Die Polizeidirektion Hannover betonte die gezielten Kontrollen zur Stärkung des Sicherheitsempfindens der Bürgerinnen und Bürger sowie zur Eindämmung der Betäubungsmittelkriminalität. Die Einsatzkräfte stellten mehrere Verstöße fest, darunter Drogenhandel und Schlägereien.

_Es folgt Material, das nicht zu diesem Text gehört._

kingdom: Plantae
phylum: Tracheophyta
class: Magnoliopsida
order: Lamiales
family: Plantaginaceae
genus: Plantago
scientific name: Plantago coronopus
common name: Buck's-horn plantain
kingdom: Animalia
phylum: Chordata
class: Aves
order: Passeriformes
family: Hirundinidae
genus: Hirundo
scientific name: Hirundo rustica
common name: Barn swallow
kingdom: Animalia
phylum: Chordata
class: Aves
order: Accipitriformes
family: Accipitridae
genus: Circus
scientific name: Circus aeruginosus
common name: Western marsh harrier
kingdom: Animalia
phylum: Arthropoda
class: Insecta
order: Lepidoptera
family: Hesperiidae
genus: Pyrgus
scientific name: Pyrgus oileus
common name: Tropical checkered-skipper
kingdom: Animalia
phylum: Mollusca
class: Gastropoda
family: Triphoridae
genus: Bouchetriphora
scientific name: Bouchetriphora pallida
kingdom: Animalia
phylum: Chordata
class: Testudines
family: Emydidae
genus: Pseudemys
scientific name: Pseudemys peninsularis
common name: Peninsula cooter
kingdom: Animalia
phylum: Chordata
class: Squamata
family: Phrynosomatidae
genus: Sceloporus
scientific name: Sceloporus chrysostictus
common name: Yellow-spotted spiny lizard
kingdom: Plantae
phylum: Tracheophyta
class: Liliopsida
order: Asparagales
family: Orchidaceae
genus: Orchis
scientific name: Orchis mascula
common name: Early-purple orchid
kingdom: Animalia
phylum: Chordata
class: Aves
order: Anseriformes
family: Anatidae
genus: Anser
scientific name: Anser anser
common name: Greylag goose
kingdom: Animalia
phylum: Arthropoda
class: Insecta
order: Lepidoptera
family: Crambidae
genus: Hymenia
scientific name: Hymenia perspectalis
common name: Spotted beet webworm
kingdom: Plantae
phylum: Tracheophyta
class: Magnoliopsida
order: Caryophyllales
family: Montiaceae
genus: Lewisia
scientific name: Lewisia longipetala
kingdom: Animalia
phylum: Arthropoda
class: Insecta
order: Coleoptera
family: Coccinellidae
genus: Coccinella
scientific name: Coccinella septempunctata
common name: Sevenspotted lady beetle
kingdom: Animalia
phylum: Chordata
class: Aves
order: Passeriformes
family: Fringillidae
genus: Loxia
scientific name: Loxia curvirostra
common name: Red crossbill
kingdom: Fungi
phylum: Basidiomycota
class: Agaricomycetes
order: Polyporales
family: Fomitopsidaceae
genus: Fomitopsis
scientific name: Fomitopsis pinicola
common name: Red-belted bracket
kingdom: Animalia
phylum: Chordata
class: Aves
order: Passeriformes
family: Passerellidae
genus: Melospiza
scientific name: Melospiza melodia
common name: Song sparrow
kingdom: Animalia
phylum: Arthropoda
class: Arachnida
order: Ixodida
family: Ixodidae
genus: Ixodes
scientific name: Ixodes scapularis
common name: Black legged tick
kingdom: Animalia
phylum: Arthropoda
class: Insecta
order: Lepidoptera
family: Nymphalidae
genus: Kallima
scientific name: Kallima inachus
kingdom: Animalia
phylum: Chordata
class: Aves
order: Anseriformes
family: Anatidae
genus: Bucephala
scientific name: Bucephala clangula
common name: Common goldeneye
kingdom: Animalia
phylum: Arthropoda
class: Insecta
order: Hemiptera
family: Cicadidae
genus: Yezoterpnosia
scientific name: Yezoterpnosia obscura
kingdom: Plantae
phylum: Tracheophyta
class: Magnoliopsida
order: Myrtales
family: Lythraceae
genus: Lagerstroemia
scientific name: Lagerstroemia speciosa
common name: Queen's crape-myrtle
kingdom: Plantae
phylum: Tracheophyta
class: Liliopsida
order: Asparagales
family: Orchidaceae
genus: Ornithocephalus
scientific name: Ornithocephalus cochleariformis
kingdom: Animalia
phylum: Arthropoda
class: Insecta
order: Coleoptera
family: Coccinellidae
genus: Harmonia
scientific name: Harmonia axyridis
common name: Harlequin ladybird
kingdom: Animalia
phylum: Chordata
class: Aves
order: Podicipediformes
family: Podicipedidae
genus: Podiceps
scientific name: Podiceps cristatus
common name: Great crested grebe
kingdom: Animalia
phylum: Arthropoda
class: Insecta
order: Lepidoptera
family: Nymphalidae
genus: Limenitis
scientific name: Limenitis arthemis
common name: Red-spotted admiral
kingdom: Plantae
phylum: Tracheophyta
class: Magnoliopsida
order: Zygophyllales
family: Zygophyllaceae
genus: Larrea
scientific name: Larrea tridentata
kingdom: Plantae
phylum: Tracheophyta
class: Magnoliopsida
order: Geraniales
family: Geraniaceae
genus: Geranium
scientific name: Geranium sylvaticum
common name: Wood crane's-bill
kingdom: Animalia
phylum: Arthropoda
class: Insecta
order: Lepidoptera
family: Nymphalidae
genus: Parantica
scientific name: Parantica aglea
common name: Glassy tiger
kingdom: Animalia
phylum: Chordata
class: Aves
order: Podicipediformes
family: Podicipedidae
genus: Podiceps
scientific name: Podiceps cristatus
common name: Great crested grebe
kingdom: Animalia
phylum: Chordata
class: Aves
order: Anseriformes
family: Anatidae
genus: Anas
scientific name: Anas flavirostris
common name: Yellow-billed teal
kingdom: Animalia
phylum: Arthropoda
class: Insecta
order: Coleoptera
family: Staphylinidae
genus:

Zwei Jugendliche schwer verletzt bei Auffahrunfall auf dem Südschnellweg in Hannover

Am Dienstagabend, 21.04.2026, führte ein Unfall auf dem Südschnellweg in Hannover zu schweren Verletzungen von zwei Jugendlichen. Um 18:20 Uhr fuhr ein 16-Jähriger mit seinem KTM-Motorrad nahezu ungebremst gegen das Stauende, was ihn mit einem vorausfahrenden Jeep Avenger in Fahrtrichtung Westen prallen ließ. Die beiden Jugendlichen, darunter der 15-jährige Sohn des 73-Jährigen im Jeep, erlitten schwere Verletzungen und wurden durch den Rettungsdienst versorgt.

Ein Rettungshubschrauber wurde vorsorglich eingesetzt. Der Unfall führte zu erheblichen Verkehrseinschränkungen, da der Südschnellweg zwischenzeitlich voll gesperrt war. Die Polizei bezifferte den entstandenen Sachschaden mit rund 18.000 Euro und fordert Zeugen auf, sich beim Verkehrsunfalldienst Hannover unter Telefonnummer 0511 109-1888 zu melden.

Verkehrshinweise für die Hannover Messe 2026

Die Polizeidirektion Hannover hat anlässlich der Hannover Messe von Montag, dem 20. April bis Freitag, dem 24. April 2026, Verkehrsbeeinträchtigungen im Stadtgebiet und auf den Zufahrtsstraßen zum Messegelände erwartet. Aufgrund angekündigter Streiks im ÖPNV am 20. und 21. April kann es zu erheblichen Einschränkungen in den Hauptverkehrszeiten kommen, was insbesondere im Individualverkehr zu Verzögerungen führen wird. Die Polizei Hannover wird die Verkehrssituation beobachten und bei Bedarf verkehrslenkend eingreifen.

Besucherinnen und Besucher werden aufgefordert, ihre Anreise frühzeitig zu planen und ausreichende Zeit einzuplanen. Zudem wird empfohlen, alternative Verkehrsmittel oder flexible Anreisezeiten in Betracht zu ziehen. Die Deutsche Messe AG hat für die An- und Abreise einen Bus-Shuttle vom Hauptbahnhof sowie vom Bahnhof Bismarckstraße zum Messegelände vorgesehen.

Polizeidirektion Hannover sucht Zeugen von Trickbetrug in Lehrte

Am Donnerstag, dem 17. April 2026, haben sich zwei Trickbetrüger in Lehrte als Mitarbeiter der Stadtwerke aus, um eine Seniorin zu betteln. Unter dem Vorwand einer Wasserrohrprüfung im Mehrfamilienhaus an der Rosenstraße, in das die Frau gerade zurückkehrte, taten sie ihr Unwilliges. Während einer der Männer die 85-Jährige ins Badezimmer führte und sie ablaenden ließ, durchsuchte der andere Täter die Wohnung und entwendete Schmuckstücke sowie Bargeld.

Als die Seniorin Zweifel bekam und die Polizei alarmierte, waren die Betrüger längst verschwunden. Die Ermittlungsgruppe Trick im Zentralen Kriminaldienst Hannover beschreibt die Täter als einen etwa 1,60 Meter großen stämmigen Mann mit dunklem Teint und einem gepflegten Erscheinungsbild sowie einen jüngeren Mann mit schwarzen Haaren. Beide trugen blau gekleidet und sprachen akzentfrei Deutsch.

Zeugen werden gebeten, sich unter der Telefonnummer 0511 109-5555 beim Kriminaldauerdienst der Polizei Hannover zu melden.

Die Polizei in Hannover ruft Zeugen auf, um weitere Informationen über die Täter zu liefern, die am Donnerstag, dem 17. April 2026, in Lehrte einen Trickbetrug durchgeführt haben. Die Ermittlungsgruppe Trick beschreibt die Täter und fordert Hinweise ein.